--- EXERCISE DIRECTIONS ---
Work through the entries below and report how many lines include "inches". The number alone is the answer.

Data records:
- Opening Delimiter -

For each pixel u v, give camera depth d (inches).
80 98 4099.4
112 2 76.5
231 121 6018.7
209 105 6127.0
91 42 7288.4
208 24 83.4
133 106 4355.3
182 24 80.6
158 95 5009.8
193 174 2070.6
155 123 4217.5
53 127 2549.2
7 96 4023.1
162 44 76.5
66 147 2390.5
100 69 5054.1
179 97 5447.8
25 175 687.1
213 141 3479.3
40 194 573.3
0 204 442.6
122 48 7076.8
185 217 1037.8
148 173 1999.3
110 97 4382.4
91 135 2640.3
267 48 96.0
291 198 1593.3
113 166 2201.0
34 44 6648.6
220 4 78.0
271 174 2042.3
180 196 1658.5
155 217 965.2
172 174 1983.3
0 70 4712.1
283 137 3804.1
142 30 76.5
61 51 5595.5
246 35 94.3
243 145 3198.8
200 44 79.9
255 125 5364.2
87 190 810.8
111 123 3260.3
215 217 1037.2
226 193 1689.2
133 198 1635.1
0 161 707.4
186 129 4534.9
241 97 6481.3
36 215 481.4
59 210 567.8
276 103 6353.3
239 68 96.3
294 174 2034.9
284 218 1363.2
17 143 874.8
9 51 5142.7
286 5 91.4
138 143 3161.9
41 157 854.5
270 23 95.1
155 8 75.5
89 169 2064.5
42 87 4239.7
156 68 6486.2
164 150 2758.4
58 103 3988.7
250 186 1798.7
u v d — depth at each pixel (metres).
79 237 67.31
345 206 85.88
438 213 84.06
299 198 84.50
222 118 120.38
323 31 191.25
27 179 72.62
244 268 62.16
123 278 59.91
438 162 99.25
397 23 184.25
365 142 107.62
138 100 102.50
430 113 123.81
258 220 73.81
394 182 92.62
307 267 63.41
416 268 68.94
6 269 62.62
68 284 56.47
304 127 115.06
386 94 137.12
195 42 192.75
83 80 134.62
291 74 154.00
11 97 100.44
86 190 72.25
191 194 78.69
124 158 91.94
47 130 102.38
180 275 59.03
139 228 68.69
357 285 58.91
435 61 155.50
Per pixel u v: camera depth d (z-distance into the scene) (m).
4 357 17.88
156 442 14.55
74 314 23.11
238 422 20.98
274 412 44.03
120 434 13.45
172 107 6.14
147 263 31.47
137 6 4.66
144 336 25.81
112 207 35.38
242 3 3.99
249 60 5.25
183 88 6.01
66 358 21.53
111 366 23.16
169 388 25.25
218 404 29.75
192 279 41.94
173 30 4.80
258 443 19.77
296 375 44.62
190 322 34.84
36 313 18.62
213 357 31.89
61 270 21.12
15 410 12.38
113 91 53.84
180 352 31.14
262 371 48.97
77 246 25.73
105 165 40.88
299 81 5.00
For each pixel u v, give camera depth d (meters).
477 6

- Closing Delimiter -
- Opening Delimiter -

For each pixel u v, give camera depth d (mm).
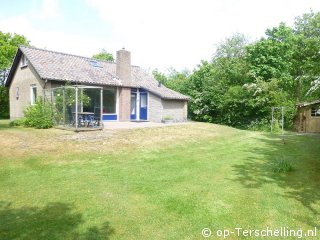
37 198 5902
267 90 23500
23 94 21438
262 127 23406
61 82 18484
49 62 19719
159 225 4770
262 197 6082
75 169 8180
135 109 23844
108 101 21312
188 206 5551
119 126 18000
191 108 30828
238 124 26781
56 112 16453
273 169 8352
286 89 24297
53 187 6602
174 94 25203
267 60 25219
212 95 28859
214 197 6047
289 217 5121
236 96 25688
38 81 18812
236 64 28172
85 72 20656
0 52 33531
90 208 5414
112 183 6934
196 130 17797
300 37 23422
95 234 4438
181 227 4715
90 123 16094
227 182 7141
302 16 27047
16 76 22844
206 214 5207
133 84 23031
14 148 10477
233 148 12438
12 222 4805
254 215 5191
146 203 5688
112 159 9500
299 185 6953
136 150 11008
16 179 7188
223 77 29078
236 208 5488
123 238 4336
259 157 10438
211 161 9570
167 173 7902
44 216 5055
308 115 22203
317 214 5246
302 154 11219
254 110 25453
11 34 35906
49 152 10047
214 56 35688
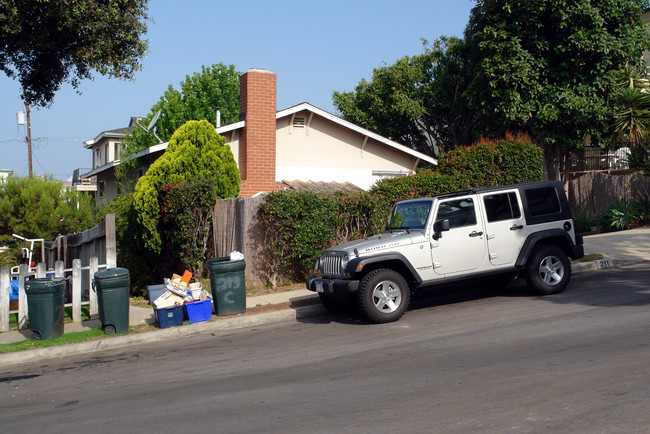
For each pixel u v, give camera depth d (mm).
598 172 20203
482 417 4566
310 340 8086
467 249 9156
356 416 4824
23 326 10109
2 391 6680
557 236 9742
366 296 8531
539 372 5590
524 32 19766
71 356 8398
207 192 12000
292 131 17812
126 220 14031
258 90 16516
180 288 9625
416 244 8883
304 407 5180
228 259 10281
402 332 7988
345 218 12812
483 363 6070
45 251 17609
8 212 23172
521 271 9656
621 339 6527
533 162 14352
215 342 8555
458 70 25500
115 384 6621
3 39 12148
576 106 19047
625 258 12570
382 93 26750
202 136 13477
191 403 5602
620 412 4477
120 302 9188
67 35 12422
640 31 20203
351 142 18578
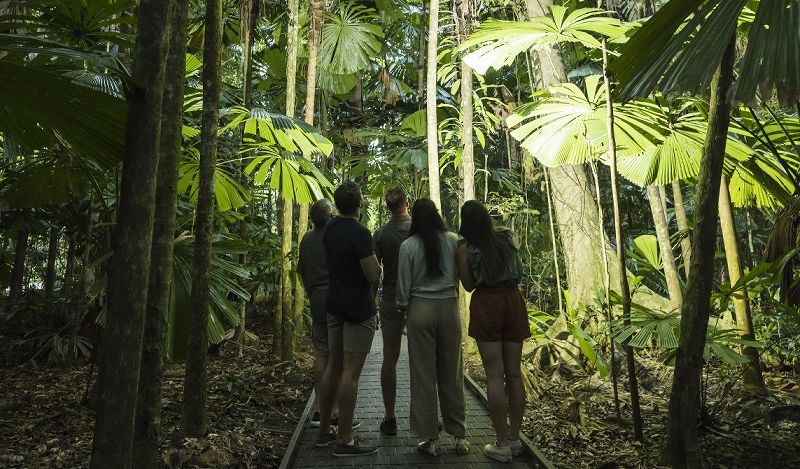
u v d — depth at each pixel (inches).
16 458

- Closing Delimiter -

--- SOLUTION ---
2